In Mumbai, a delicate dance goes on between the companies that generate and distribute the city’s electricity and the state regulator, which acts primarily as a consumer advocate, always looking to keep the price of electricity as low as possible. But the current situation forced the regulator’s hand in April, when the Maharashtra Electricity Regulatory Commission approved rate hikes for Mumbai customers of up to 27 percent for residential consumers and up to 75 percent for commercial and industrial users. Andrews, director of the program in urban planning and policy development at Rutgers’s E.J. Bloustein School of Planning and Public Policy, agrees that raising prices might help Mumbai’s situation in both the long and short terms.
“Usually part of the solution for a city like Mumbai is to start charging enough for electricity,” Andrew points out. “That does two things. First, it creates a stream of revenue that you can use to borrow money against for building power plants. Second, it dampens demand, especially if you can do time-of-day metering, which encourages people to do peak shifting and peak reduction.”

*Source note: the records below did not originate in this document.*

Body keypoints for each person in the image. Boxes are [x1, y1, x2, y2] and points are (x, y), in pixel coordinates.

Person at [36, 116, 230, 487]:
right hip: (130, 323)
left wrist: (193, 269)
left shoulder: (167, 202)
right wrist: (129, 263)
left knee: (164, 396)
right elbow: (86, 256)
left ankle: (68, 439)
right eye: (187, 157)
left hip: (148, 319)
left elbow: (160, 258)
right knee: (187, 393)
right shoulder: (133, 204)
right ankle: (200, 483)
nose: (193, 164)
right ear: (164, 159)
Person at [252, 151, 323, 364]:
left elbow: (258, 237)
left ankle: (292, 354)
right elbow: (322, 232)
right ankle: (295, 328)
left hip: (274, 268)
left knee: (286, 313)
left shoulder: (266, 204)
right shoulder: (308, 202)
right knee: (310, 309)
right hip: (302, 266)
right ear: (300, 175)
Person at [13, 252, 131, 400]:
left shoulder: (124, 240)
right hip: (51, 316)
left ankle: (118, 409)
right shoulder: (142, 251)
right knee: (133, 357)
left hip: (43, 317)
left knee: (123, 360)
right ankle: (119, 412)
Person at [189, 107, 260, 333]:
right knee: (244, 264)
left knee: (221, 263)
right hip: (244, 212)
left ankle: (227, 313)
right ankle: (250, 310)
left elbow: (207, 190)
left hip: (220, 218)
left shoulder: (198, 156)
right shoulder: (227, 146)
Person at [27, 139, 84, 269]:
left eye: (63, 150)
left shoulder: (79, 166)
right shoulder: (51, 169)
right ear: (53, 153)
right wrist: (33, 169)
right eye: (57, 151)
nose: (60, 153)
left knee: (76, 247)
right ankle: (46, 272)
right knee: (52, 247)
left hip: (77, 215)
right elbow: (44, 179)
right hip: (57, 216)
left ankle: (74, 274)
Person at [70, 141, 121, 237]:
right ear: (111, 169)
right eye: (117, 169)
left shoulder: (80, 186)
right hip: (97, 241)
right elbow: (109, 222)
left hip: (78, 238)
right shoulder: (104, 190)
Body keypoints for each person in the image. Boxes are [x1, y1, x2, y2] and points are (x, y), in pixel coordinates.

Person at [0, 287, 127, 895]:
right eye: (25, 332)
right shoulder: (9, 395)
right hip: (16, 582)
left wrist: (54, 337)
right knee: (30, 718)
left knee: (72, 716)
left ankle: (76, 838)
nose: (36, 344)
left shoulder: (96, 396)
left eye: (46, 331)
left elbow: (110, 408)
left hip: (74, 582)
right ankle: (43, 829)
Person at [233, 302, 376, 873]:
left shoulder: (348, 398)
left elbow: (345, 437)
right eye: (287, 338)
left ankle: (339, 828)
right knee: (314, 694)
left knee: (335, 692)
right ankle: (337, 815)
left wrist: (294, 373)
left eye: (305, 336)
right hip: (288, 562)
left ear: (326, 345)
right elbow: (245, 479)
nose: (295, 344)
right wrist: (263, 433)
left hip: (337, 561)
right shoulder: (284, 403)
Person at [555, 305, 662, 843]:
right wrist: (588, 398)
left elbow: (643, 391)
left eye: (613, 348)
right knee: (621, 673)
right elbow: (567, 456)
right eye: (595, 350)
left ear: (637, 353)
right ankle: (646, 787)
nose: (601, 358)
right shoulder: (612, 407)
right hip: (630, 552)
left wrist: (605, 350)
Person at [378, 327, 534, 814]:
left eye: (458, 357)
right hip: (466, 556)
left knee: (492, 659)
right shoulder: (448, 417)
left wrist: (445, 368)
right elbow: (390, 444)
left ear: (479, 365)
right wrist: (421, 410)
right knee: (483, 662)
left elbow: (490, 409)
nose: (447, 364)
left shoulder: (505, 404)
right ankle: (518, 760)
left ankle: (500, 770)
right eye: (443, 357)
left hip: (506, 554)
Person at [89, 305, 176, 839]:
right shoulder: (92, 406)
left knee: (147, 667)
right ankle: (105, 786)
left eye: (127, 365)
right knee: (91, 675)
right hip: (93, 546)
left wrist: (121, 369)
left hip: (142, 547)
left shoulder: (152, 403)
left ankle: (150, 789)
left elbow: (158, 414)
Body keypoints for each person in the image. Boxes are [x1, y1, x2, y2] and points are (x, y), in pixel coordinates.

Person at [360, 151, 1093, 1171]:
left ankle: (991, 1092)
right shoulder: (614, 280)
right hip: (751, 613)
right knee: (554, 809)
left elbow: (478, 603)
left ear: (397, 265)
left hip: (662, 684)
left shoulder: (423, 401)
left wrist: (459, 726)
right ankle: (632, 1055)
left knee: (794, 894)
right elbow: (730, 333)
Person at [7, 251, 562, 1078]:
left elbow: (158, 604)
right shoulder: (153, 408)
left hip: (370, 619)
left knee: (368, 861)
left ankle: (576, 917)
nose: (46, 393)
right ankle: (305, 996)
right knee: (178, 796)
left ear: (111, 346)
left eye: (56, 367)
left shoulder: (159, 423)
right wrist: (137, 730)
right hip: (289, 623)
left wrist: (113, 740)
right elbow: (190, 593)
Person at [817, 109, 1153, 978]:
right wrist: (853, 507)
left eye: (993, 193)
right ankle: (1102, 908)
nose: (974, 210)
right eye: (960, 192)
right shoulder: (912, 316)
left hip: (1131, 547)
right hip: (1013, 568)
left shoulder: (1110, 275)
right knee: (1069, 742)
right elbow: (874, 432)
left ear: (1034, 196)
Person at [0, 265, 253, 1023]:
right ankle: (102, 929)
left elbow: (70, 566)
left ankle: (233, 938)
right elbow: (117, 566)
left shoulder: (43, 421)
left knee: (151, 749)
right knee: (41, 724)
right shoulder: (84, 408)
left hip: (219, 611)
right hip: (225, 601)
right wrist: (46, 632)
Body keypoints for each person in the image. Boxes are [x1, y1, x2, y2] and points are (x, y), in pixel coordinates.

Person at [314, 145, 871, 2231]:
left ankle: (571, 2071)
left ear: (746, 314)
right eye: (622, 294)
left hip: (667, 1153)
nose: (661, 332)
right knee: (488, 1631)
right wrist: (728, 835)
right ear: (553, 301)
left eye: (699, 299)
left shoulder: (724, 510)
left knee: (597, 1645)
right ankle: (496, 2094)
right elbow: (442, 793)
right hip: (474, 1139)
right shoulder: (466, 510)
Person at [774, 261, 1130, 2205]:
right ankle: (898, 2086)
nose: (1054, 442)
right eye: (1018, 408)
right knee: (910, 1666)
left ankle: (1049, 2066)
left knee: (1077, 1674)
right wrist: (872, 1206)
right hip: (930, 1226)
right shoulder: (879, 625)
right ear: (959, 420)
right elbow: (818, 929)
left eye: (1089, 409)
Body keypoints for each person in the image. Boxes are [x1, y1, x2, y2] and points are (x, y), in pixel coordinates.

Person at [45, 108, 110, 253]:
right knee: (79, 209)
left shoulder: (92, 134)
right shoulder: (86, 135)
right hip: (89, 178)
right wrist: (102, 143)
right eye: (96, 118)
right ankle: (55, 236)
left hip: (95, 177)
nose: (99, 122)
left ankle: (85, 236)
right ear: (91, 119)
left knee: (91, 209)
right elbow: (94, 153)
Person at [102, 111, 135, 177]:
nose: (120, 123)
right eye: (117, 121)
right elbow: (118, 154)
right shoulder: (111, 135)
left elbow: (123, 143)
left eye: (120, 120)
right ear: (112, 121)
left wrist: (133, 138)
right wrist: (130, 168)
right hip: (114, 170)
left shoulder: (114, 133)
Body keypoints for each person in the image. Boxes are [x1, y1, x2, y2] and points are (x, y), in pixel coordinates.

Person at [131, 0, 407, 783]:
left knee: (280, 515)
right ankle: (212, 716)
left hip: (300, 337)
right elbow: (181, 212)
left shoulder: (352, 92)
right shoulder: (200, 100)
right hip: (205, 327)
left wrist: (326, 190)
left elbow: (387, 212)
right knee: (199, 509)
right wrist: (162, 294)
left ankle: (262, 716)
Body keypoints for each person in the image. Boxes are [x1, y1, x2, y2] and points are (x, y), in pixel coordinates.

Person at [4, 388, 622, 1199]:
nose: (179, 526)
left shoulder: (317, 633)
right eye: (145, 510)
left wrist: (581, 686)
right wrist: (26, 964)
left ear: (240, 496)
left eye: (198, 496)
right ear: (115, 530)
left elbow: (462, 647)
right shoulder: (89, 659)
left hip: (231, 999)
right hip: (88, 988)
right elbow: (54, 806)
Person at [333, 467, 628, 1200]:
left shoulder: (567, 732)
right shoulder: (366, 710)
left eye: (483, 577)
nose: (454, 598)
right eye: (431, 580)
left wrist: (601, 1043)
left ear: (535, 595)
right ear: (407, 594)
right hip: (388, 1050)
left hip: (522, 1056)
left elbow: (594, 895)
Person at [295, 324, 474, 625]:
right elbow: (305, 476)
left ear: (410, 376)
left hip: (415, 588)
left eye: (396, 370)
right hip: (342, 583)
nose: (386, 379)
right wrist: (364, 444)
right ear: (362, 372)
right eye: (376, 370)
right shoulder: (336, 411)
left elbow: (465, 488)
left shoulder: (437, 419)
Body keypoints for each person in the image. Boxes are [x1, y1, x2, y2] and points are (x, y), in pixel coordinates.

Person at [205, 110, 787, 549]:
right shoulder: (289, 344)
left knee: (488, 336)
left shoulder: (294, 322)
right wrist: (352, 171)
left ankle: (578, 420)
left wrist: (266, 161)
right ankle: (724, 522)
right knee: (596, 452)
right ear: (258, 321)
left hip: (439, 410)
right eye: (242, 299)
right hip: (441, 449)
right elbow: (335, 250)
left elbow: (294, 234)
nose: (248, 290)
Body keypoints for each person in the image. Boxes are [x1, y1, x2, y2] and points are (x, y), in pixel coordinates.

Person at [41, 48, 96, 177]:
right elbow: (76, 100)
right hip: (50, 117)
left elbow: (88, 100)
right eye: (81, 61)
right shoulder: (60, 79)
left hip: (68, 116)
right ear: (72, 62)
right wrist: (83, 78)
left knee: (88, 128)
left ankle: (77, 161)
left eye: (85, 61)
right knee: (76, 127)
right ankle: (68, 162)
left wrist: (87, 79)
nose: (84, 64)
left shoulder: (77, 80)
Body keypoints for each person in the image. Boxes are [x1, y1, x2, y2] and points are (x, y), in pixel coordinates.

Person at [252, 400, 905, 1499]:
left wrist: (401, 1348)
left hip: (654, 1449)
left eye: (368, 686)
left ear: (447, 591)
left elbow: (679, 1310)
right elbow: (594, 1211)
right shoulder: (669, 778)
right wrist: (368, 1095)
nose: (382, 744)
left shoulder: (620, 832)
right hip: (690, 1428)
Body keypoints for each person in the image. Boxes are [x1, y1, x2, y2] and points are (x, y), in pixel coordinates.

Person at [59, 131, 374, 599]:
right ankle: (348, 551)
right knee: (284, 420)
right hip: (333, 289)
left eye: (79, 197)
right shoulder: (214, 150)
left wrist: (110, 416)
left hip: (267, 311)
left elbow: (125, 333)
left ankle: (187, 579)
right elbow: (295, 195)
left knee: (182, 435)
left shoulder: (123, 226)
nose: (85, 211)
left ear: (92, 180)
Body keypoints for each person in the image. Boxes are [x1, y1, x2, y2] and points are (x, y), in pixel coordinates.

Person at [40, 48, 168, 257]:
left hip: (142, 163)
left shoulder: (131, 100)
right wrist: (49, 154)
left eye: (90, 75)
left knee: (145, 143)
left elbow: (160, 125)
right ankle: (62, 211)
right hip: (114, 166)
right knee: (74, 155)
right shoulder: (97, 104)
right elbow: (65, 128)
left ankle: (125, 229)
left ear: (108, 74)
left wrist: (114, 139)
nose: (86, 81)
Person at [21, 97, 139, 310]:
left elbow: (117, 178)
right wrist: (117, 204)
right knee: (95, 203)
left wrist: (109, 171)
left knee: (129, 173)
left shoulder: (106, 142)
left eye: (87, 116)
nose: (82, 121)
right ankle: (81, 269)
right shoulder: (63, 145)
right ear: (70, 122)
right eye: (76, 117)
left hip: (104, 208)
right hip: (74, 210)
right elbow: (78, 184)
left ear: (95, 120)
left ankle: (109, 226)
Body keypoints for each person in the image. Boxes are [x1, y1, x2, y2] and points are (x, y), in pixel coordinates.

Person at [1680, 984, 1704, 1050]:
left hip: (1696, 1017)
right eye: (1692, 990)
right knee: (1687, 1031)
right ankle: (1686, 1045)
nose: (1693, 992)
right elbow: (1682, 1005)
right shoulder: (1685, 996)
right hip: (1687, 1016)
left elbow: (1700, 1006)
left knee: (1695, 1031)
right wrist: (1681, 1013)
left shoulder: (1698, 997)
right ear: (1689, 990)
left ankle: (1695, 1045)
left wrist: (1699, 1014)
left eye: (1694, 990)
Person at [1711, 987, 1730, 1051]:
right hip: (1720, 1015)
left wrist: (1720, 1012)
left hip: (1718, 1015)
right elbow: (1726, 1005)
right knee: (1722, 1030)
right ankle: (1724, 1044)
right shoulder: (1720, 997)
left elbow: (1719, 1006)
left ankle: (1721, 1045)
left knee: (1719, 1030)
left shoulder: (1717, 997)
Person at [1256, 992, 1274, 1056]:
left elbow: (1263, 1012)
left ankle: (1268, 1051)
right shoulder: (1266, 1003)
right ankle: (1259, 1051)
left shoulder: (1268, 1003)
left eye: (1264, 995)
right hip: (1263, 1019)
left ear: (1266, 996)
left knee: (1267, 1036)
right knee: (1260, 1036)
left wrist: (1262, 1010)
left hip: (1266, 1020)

Indeed, Maharashtra state has recently introduced what are known in India as time-of-day tariffs for industrial customers, according to Rangan Banerjee, professor of energy systems engineering at the Indian Institute of Technology, Bombay. There are four time slots under the new tariff schedule: morning peak from 6 a.m. to 11 a.m.; evening peak between 6 p.m. and 11 p.m.; and two off-peak troughs, where demand dips, from 11 a.m. to 6 p.m. and from 11 p.m. to 6 a.m. The idea is for users in heavy industry to shift load-intensive operations to off-peak hours when the costs are lower.
It’s a good idea, says Banerjee. But so far the plan has been a bust. “When the tariff was introduced, there was also a price rationalization,” he explains. “Before, industry was subsidizing commercial customers and agriculture by paying the highest tariffs. When we shifted from the flat tariff to the time-of-use tariff, industry’s bill was reduced. So they haven’t yet perceived an incentive to off-shift.”
Despite the slow pace of adoption, Banerjee is convinced that such demand-side management will eventually win the day. “Load management and energy efficiency are more convenient options than shedding the load and much cheaper than building new plants. But demand-side management [DSM] is not going to offset any power plants completely. We’re going to have new power plants and DSM, because whatever we build we’re still going to have shortages.”
Mumbai’s power companies know that electricity shortages will become acute in just a few months. Throughout the spring, Tata, Reliance, and BEST have waged a public-awareness campaign on TV, radio, billboards, and flyers. The goal is for citizens to conserve 20 percent of energy usage by turning off electrical equipment when it is not required, running large appliances such as washing machines at off-peak hours, minimizing the use of air conditioners during peak time, using compact fluorescent lamps in place of incandescent bulbs, and switching off the power to the advertising billboards during the evening peak. (One wonders whether those billboards promoting energy conservation will also be darkened.)
The message from the power companies is clear: to get through the tropical summer without significant load shedding or blackouts, Mumbaikars will have to sacrifice a few of the conveniences they’ve come to enjoy over the past few years. If they don’t, the noise of TVs, washing machines, and espresso makers might be replaced by the sound of matches being struck in the dark.